Provenance: Christie's, London, 15 June 1998, lot 61.
The Dr. Anton C.R. Dreesmann Collection; Christie's, London, 10 April 2002, lot 287.

A massive well-modeled chestnut and cream-glazed pottery figure of a Bactrian camel, Tang dynasty (618-907)

 Lot 512. A massive well-modeled chestnut and cream-glazed pottery figure of a Bactrian camel, Tang dynasty (618-907); 33¼ in. (84.4 cm.) highEstimate USD 10,000 - USD 15,000. Price realised USD 18,750. © Christie's Image Ltd 2008.

Shown striding with head thrown up and back, its mouth open in a bray revealing long pointed teeth and tongue, the tall humps swaying to either side of the body, the areas of heavy hair deeply scored and textured beneath a cream-colored glaze draining in areas onto the chestnut-glazed body.

Provenance: Acquired prior to 1996. 

Note: This massive and exceptionally handsome camel is a particularly fine example of the type of figure that was made to go into the tombs of the Tang elite in the first half of the 8th century. Such models, which would have been very expensive to purchase, provided an obvious indication of the wealth of a family who could afford to inter such costly goods with their deceased relative. Not surprisingly, camels have been found among the burial items in a number of the Tang Imperial tombs, as well as some of those belonging to other members of the Tang nobility. However, these models were not simply symbols of wealth, they were also symbols of the way that wealth might have been acquired through trade and tribute along the Silk Route. In the Tang dynasty camels really did live up to the description of them as 'ships of the desert' and were used to transport Chinese goods, including silk across the difficult terrain of the Silk Route to the eager markets of Central Asia, Samarkand, Persia and Syria. Camels are reported to have routinely carried up to 250 kg. in their packs. They may also be seen as symbolic of the cosmopolitanism of the Tang capital at Chang'an. They carried, on their return journeys, many of the exotic luxuries from the west that were desired by the sophisticated Tang court. 

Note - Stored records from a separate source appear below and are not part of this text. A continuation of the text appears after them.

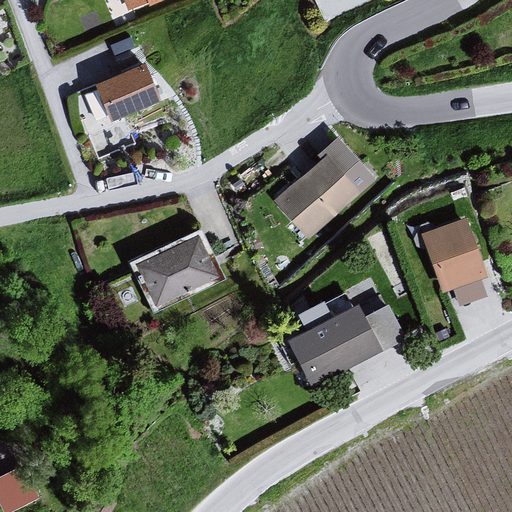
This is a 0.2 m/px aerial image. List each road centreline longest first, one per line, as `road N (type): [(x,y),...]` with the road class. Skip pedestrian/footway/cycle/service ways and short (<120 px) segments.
road 1 (residential): [(0,220),(197,178),(347,95)]
road 2 (tertiary): [(511,339),(289,460),(224,511)]
road 3 (tertiary): [(347,95),(378,115),(511,104)]
road 4 (tertiary): [(452,0),(356,50),(347,95)]
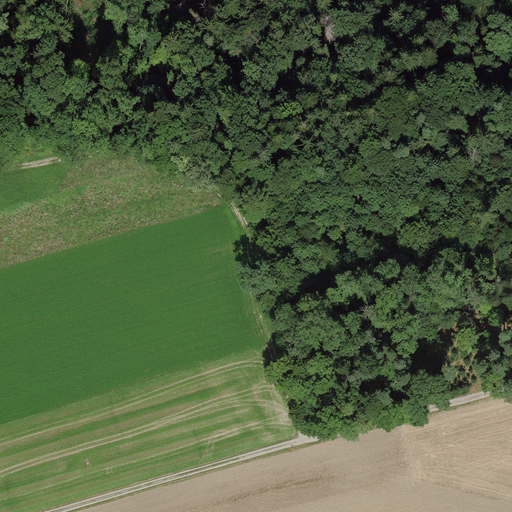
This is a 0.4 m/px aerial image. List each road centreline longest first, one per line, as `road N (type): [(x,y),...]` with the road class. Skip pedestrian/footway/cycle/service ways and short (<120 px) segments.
road 1 (track): [(61,511),(511,385)]
road 2 (track): [(0,168),(121,147),(177,157),(231,187),(251,211)]
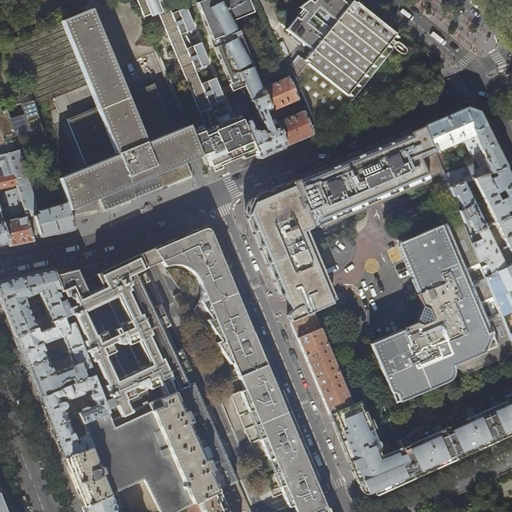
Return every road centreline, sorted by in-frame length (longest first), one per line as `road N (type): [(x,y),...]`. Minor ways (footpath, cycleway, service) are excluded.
road 1 (residential): [(341,493),(215,194)]
road 2 (unclassified): [(137,227),(265,511)]
road 3 (tertiary): [(478,80),(215,194)]
road 4 (tertiary): [(137,227),(0,262)]
road 5 (residential): [(511,456),(388,511)]
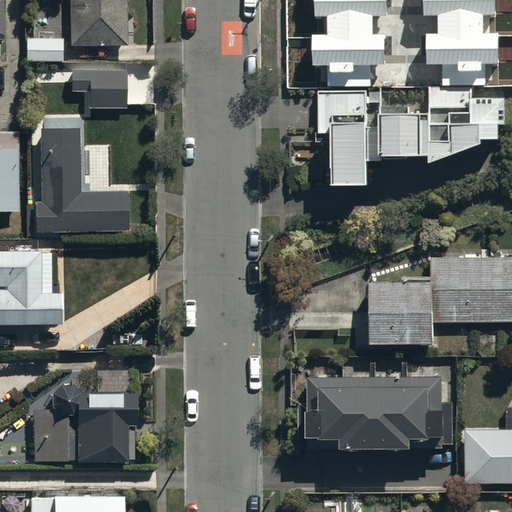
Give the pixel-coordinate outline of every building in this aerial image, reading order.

The two-humped Bactrian camel was known in China as early as the Han dynasty, having been brought from Central Asia and Eastern Turkestan as tribute. Its amazing ability to survive the hardships of travel across the Asian deserts was soon recognized and Imperial camel herds were established under the administration of a special Bureau. These Imperial camel herds, numbering several thousand, were used for a range of state duties, including the provision of a military courier service for the Northern Frontier. Camels were not only prized as resilient beasts of burden, their hair was also used to produce a cloth, which, then as now, was admired for its lightness and warmth. Even camel meat was regarded as a delicacy, with the hump being noted as particularly flavorsome. 

Compare the similar large brown and cream-glazed camel exhibited at the Tokyo National Museum and illustrated in the catalogue Chugoku no Toji, Tokyo National Museum, 12 October-November 23, 1994, p. 87, no. 122. 

The result of Oxford Authentication Ltd. thermoluminescence test no. C108d25 is consistent with the dating of this lot. 

A rare sancai-glazed pottery phoenix-handled ewer, Tang dynasty (618-907)

Lot 513. A rare sancai-glazed pottery phoenix-handled ewer, Tang dynasty (618-907); 7 5/8 in. (19.3 cm.) highEstimate USD 15,000 - USD 18,000. Price realised USD 18,750. © Christie's Image Ltd 2008. 

The high shoulder of the ovoid body applied with a small bird's head and scored with a grooved band interrupted by a pair of applied loops and by the terminus of the double-strap handle enclosing a ball at its base and surmounted on top by a phoenix head biting the lip of the galleried rim surmounting the ribbed, reel-shaped neck, covered overall in a splashed and streaked glaze of amber, leaf green and cream color falling irregularly onto the rim of the slightly concave base exposing the buff ware.

Note: Compare a similar ewer dated to the first half of the 8th century in the Museum Für Kunst und Gewerbe: Reemtsma Collection, Hamburg, illustrated by W. Watson, Tang and Liao Ceramics, New York, 1984, pl. 71. Compare, also, another example, but with a different glaze pattern, illustrated in Sekai toji zenshu, rev. ed., Tokyo, 1976, vol. 11, pl. 225 and again in Mayuyama, Seventy Years, Tokyo, 1976, vol. 1, pl. 231.